According to TD Bank Group CEO Bharat Masrani, “Anticipating and meeting customer needs are at the heart of our promise, and we are excited to further accelerate our innovation agenda to deliver well into the future.”

Masrani’s comment refers to TD Bank’s use of Layer 6’s AI tech to create “predictive and personalized” customer experiences, which it says are at the heart of its digital transformation strategy. Layer 6’s platform can be used to generate product recommendations, deliver personalized pricing, predict customer complaints and attrition and identify next best actions.

All of those can be integral to creating user experiences that keep customers happy and strengthen TD Bank’s relationship with them.
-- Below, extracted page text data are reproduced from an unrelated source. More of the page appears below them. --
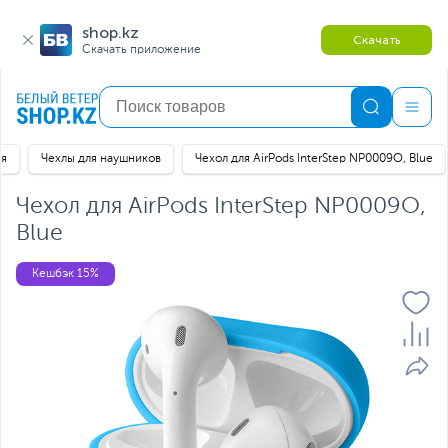
shop.kz
Скачать
Скачать приложение
ая
Чехлы для наушников
Чехол для AirPods InterStep NP0009O, Blue
Чехол для AirPods InterStep NP0009O,
Blue
Кешбэк 15%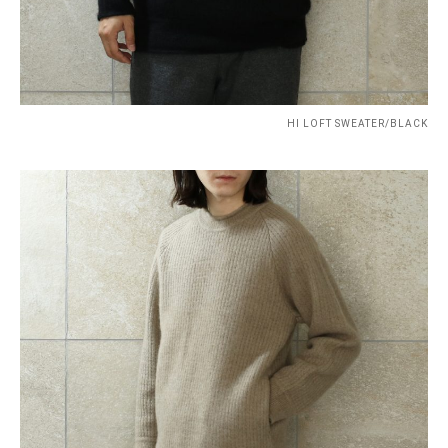
HI LOFT SWEATER/BLACK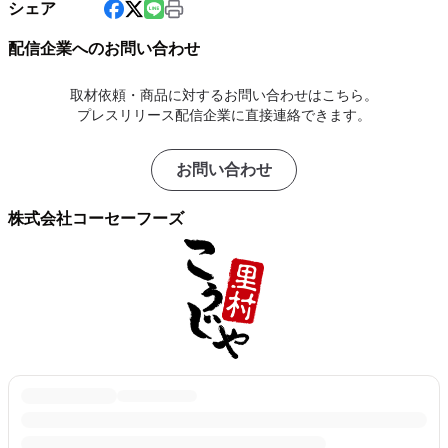
シェア
配信企業へのお問い合わせ
取材依頼・商品に対するお問い合わせはこちら。
プレスリリース配信企業に直接連絡できます。
お問い合わせ
株式会社コーセーフーズ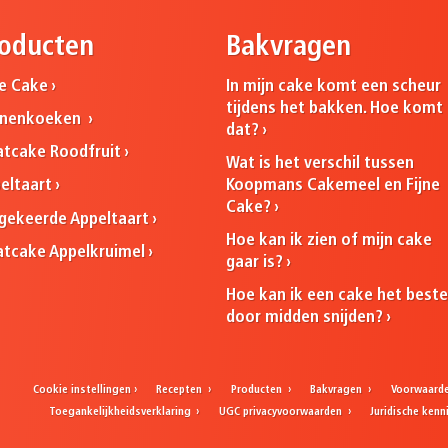
oducten
Bakvragen
ne Cake
In mijn cake komt een scheur
tijdens het bakken. Hoe komt
nnenkoeken
dat?
atcake Roodfruit
Wat is het verschil tussen
Koopmans Cakemeel en Fijne
eltaart
Cake?
ekeerde Appeltaart
Hoe kan ik zien of mijn cake
atcake Appelkruimel
gaar is?
Hoe kan ik een cake het best
door midden snijden?
Cookie instellingen
Recepten
Producten
Bakvragen
Voorwaard
Toegankelijkheidsverklaring
UGC privacyvoorwaarden
Juridische ken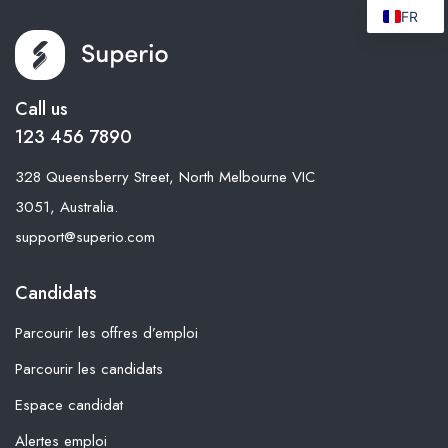
FR
Call us
123 456 7890
328 Queensberry Street, North Melbourne VIC
3051, Australia.
support@superio.com
Candidats
Parcourir les offres d’emploi
Parcourir les candidats
Espace candidat
Alertes emploi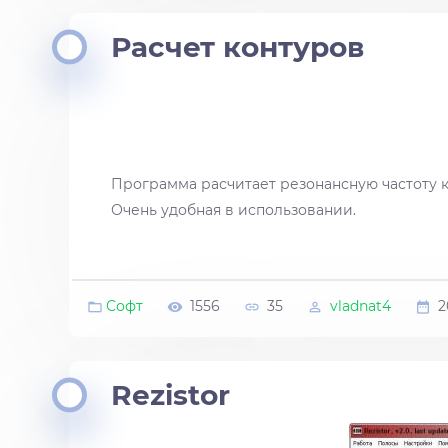
Расчет контуров
Программа расчитает резонансную частоту ко
Очень удобная в использовании.
Софт
1556
35
vladnat4
2
Rezistor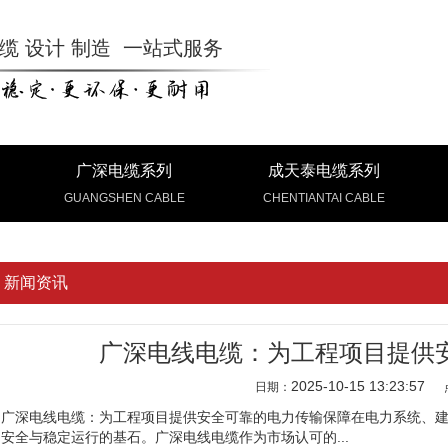
缆 设计 制造 一站式服务
广深电缆系列
成天泰电缆系列
GUANGSHEN CABLE
CHENTIANTAI CABLE
新闻资讯
广深电线电缆：为工程项目提供
2025-10-15 13:23:57
日期：
广深电线电缆：为工程项目提供安全可靠的电力传输保障在电力系统、
安全与稳定运行的基石。广深电线电缆作为市场认可的...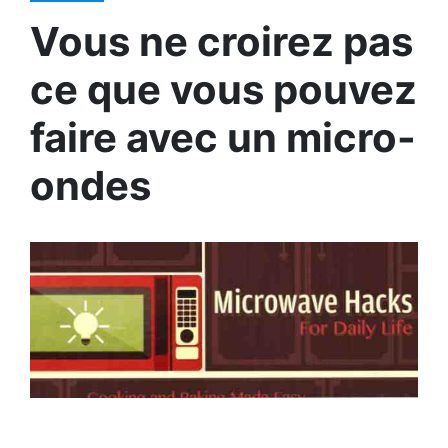
Vous ne croirez pas
ce que vous pouvez
faire avec un micro-
ondes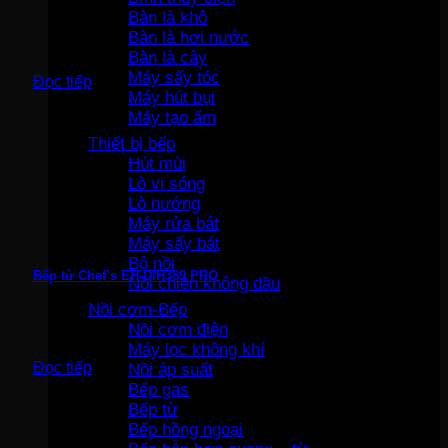
Bàn là khô
Bàn là hơi nước
Bàn là cây
Máy sấy tóc
Đọc tiếp
Máy hút bụi
Máy tạo ẩm
Thiết bị bếp
Hút mùi
Lò vi sóng
Lò nướng
Máy rửa bát
Máy sấy bát
Bộ nồi
Bếp từ Chef’s EH-DIH389 PRO
Nồi chiên không dầu
Nồi cơm-Bếp
Nồi cơm điện
Máy lọc không khí
Đọc tiếp
Nồi áp suất
Bếp gas
Bếp từ
Bếp hồng ngoại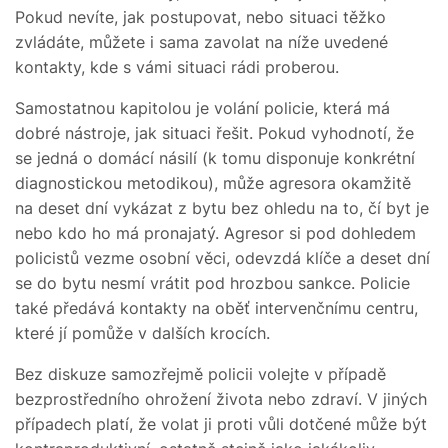
Pokud nevíte, jak postupovat, nebo situaci těžko
zvládáte, můžete i sama zavolat na níže uvedené
kontakty, kde s vámi situaci rádi proberou.
Samostatnou kapitolou je volání policie, která má
dobré nástroje, jak situaci řešit. Pokud vyhodnotí, že
se jedná o domácí násilí (k tomu disponuje konkrétní
diagnostickou metodikou), může agresora okamžitě
na deset dní vykázat z bytu bez ohledu na to, čí byt je
nebo kdo ho má pronajatý. Agresor si pod dohledem
policistů vezme osobní věci, odevzdá klíče a deset dní
se do bytu nesmí vrátit pod hrozbou sankce. Policie
také předává kontakty na oběť intervenčnímu centru,
které jí pomůže v dalších krocích.
Bez diskuze samozřejmě policii volejte v případě
bezprostředního ohrožení života nebo zdraví. V jiných
případech platí, že volat ji proti vůli dotčené může být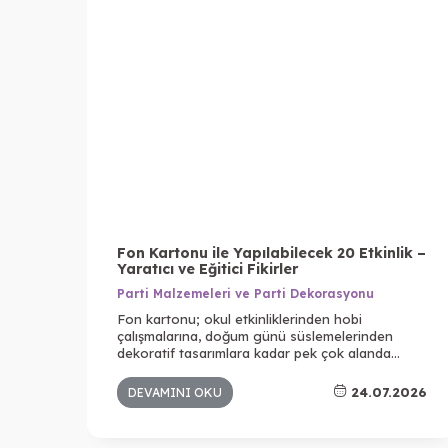
Fon Kartonu ile Yapılabilecek 20 Etkinlik –
Yaratıcı ve Eğitici Fikirler
Parti Malzemeleri ve Parti Dekorasyonu
Fon kartonu; okul etkinliklerinden hobi
çalışmalarına, doğum günü süslemelerinden
dekoratif tasarımlara kadar pek çok alanda
kullanılan en popüler kırtasiye ürünlerinden
biridir. Farklı renk seçenekleri, kolay kesilebilmesi
24.07.2026
DEVAMINI OKU
ve dayanıklı yapısı sayesinde hem çocuklar hem
de yetişkinler için yaratıcı projelerin vazgeçilmez
malzemelerinden biridir.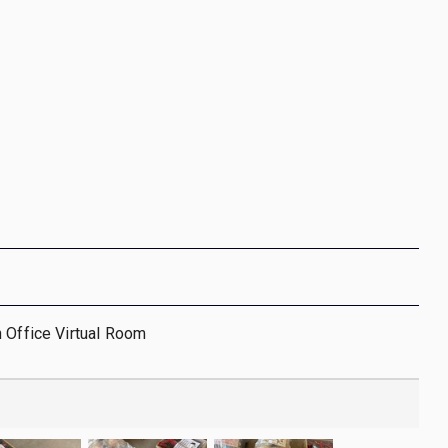
 Office Virtual Room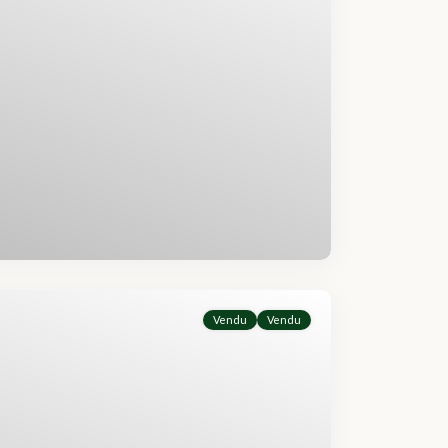
Vendu
Vendu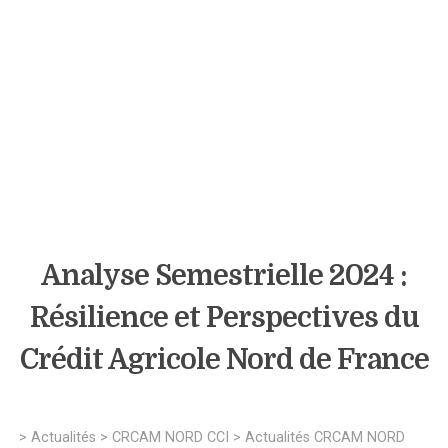
Analyse Semestrielle 2024 :
Résilience et Perspectives du
Crédit Agricole Nord de France
>
Actualités
>
CRCAM NORD CCI
>
Actualités CRCAM NORD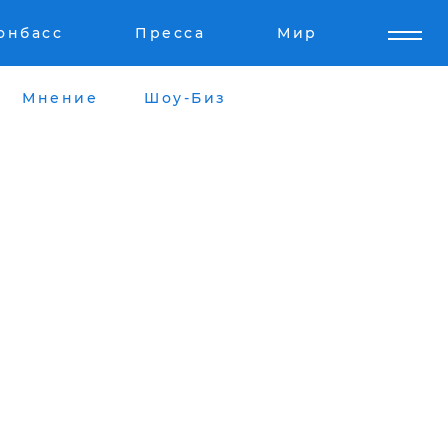
онбасс
Пресса
Мир
Мнение
Шоу-Биз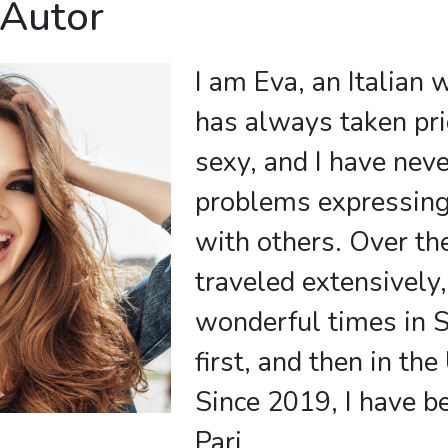
 Autor
I am Eva, an Italia
has always taken pri
sexy, and I have nev
problems expressing
with others. Over the
traveled extensively
wonderful times in 
first, and then in the
Since 2019, I have be
Pari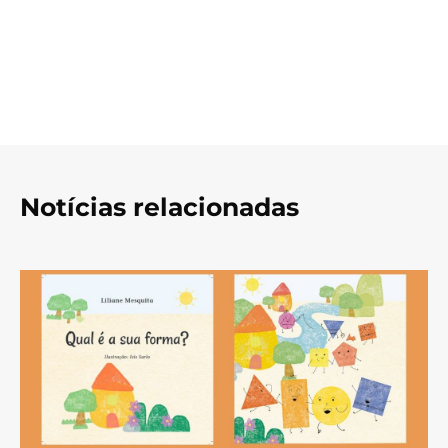
Notícias relacionadas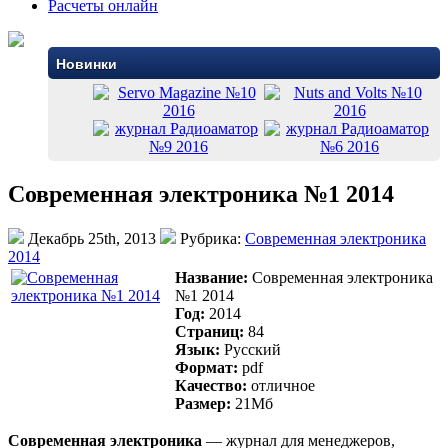
Расчеты онлайн
Новинки
Современная электроника №1 2014
Декабрь 25th, 2013
Рубрика:
Современная электроника
2014
Название:
Современная электроника
№1 2014
Год:
2014
Страниц:
84
Язык:
Русский
Формат:
pdf
Качество:
отличное
Размер:
21Mб
Современная электроника
— журнал для менеджеров,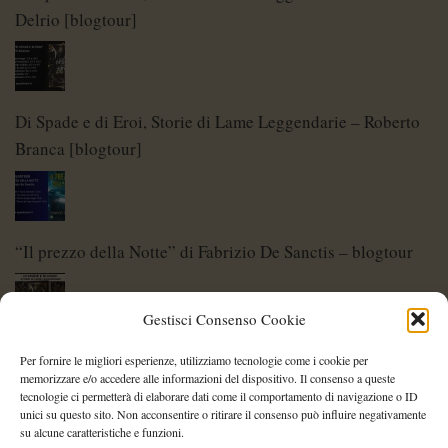
Delrio [blogtour]
Di Spade e di Eroi, Storie di Lame Leggendarie – Roberto
Branca [blogtour]
“Il prezzo della Notte” di Fabrizio De Sanctis – blogtour
Gestisci Consenso Cookie
Di Spade e di Eroi – Storie di Lame Leggendarie
Per fornire le migliori esperienze, utilizziamo tecnologie come i cookie per
memorizzare e/o accedere alle informazioni del dispositivo. Il consenso a queste
tecnologie ci permetterà di elaborare dati come il comportamento di navigazione o ID
unici su questo sito. Non acconsentire o ritirare il consenso può influire negativamente
su alcune caratteristiche e funzioni.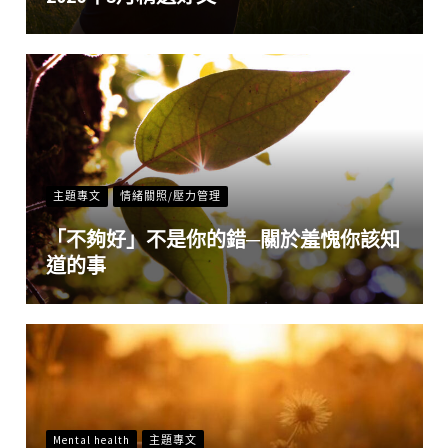
主題專文
情緒關照/壓力管理
「不夠好」不是你的錯─關於羞愧你該知
道的事
Mental health
主題專文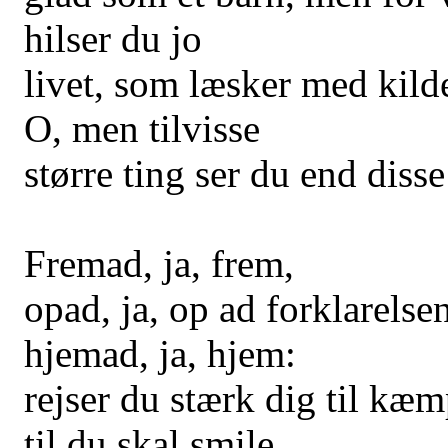
hilser du jo
livet, som læsker med kild
O, men tilvisse
større ting ser du end disse
Fremad, ja, frem,
opad, ja, op ad forklarelsen
hjemad, ja, hjem:
rejser du stærk dig til kæm
til du skal smile,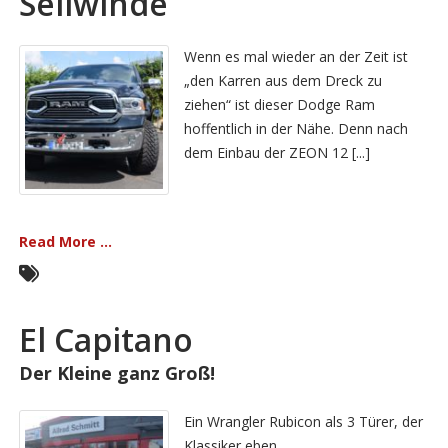
Seilwinde
Wenn es mal wieder an der Zeit ist
„den Karren aus dem Dreck zu
ziehen“ ist dieser Dodge Ram
hoffentlich in der Nähe. Denn nach
dem Einbau der ZEON 12 [...]
Read More ...
El Capitano
Der Kleine ganz Groß!
Ein Wrangler Rubicon als 3 Türer, der
Klassiker eben.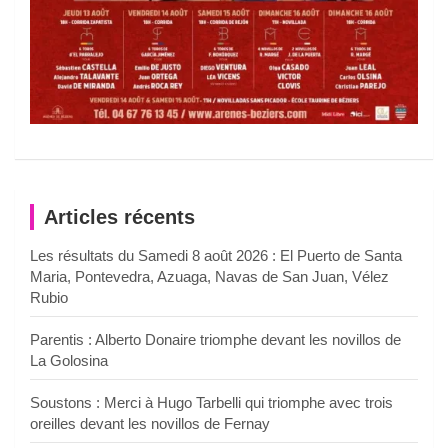
Articles récents
Les résultats du Samedi 8 août 2026 : El Puerto de Santa
Maria, Pontevedra, Azuaga, Navas de San Juan, Vélez
Rubio
Parentis : Alberto Donaire triomphe devant les novillos de
La Golosina
Soustons : Merci à Hugo Tarbelli qui triomphe avec trois
oreilles devant les novillos de Fernay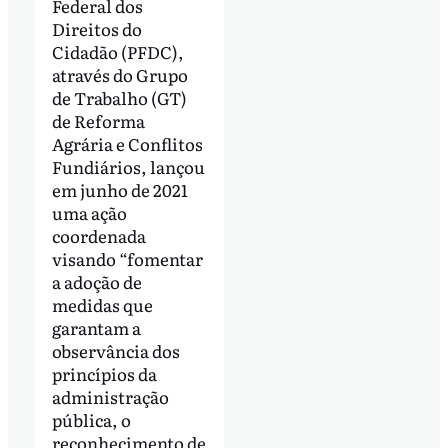
Federal dos
Direitos do
Cidadão (PFDC),
através do Grupo
de Trabalho (GT)
de Reforma
Agrária e Conflitos
Fundiários, lançou
em junho de 2021
uma ação
coordenada
visando “fomentar
a adoção de
medidas que
garantam a
observância dos
princípios da
administração
pública, o
reconhecimento de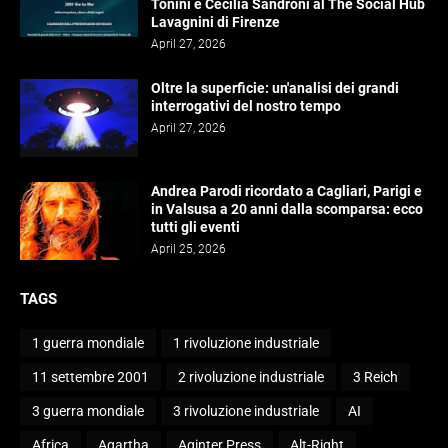
Tonini e Cecilia Sandroni al The Social Hub
Lavagnini di Firenze
April 27, 2026
Oltre la superficie: un'analisi dei grandi
interrogativi del nostro tempo
April 27, 2026
Andrea Parodi ricordato a Cagliari, Parigi e
in Valsusa a 20 anni dalla scomparsa: ecco
tutti gli eventi
April 25, 2026
TAGS
1 guerra mondiale
1 rivoluzione industriale
11 settembre 2001
2 rivoluzione industriale
3 Reich
3 guerra mondiale
3 rivoluzione industriale
AI
Africa
Agartha
Aginter Press
Alt-Right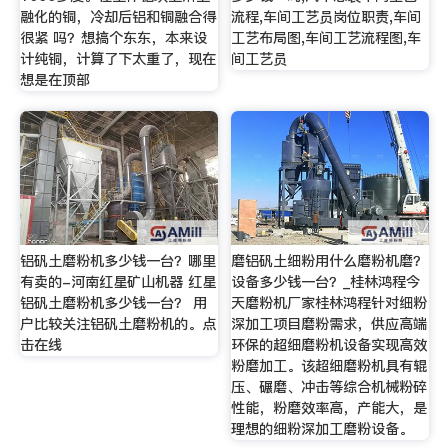
融化的铜，冷却后铝和铜融合得
流程,车间工艺员岗位职责,车间
很紧 吗？想搞个东东，本来设
工艺布局图,车间工艺流程图,车
计纯铜，计算了下太重了，现在
间工艺员
想是在顶部
铝矾土磨粉机多少钱一台？哪里
磨铝矾土细粉用什么磨粉机磨？
有卖的-河南红星矿山机器 红星
设备多少钱一台？_桂林鸿程今
铝矾土磨粉机多少钱一台？ 用
天磨粉机厂家桂林鸿程针对细粉
户比较关注铝矾土磨粉机的。点
深加工项目磨粉需求，供应高端
击在线
环保的超细磨粉机设备实现高效
粉磨加工。该超细磨粉机具有辊
压、碾磨、冲击等综合机械粉碎
性能，粉磨效率高，产能大，是
理想的细粉深加工磨粉设备。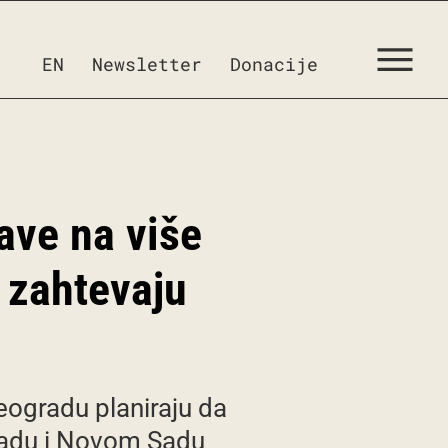
EN
Newsletter
Donacije
ave na više
i zahtevaju
eogradu planiraju da
gradu i Novom Sadu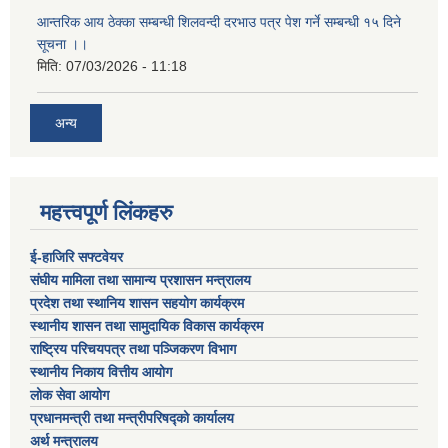
आन्तरिक आय ठेक्का सम्बन्धी शिलवन्दी दरभाउ पत्र पेश गर्ने सम्बन्धी १५ दिने
सूचना ।।
मिति:
07/03/2026 - 11:18
अन्य
महत्त्वपूर्ण लिंकहरु
ई-हाजिरि सफ्टवेयर
संघीय मामिला तथा सामान्य प्रशासन मन्त्रालय
प्रदेश तथा स्थानिय शासन सहयोग कार्यक्रम
स्थानीय शासन तथा सामुदायिक विकास कार्यक्रम
राष्ट्रिय परिचयपत्र तथा पञ्जिकरण विभाग
स्थानीय निकाय वित्तीय आयोग
लोक सेवा आयोग
प्रधानमन्त्री तथा मन्त्रीपरिषद्को कार्यालय
अर्थ मन्त्रालय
Increasingly, some of these user experiences are taking place in a variety of new channels, such as chatbots and voice assistants, that will realistically require good AI to function well.

Case in point: TD Bank was the first bank in Canada to launch a Twitter chatbot and it recently launched an Alexa skill that allows customers to bank by voice using one of Amazon’s Echo speaker devices.

While TD Bank is trying to position itself as an innovator and is clearly ahead of many banks, the reality for the industry is that AI is likely to be a necessity, not a differentiator, in the very near future.

Accenture’s Banking Technology Vision 2017 report found that four in five bankers believe that AI will “revolutionize” the way they gather customer data and interact with customers, and Accenture believes that AI-based applications will become the primary channels through which they interact with them within a few years.

The reason: according to Accenture’s banking practice chief, Alan McIntyre, AI-powered applications “will give people the impression that the bank knows them a lot better, and in many ways it will take banking back to the feeling that people had when there were more human interactions.”

He added, “The big paradox here is that people think technology will lead to banking becoming more and more automated and less and less personalized, but what we’ve seen coming through here is the view that technology will actually help banking become a lot more personalized.”

Banks need an AI strategy, and soon

If AI is key to the customer experiences that banks need to deliver to win, 2018 will be a critical year for banks to incorporate AI into their digital strategies. This not only involves determining where and how to adopt AI but who should develop or provide it.

There are numerous challenges, including the widespread use of legacy systems within banks and the more stringent compliance requirements they must adhere to.

Additionally, AI talent has never been more in demand, creating a challenge for banks hoping to build in-house AI capabilities. And while the number of companies offering AI platforms is growing, not all AI platforms are created equal.

TD Bank’s acquisition also highlights the risk that large players in financial services or other industries that are embracing AI could acquire a platform outright, making outsourcing AI capabilities to a third-party somewhat risky. After all, the wisdom of relying on an AI platform owned by a competitor is questionable.

Given just how critical AI could be to banks’ ability to deliver the kinds of experiences their customers will demand, each bank’s AI decisions could determine whether it thrives or falters in the coming years.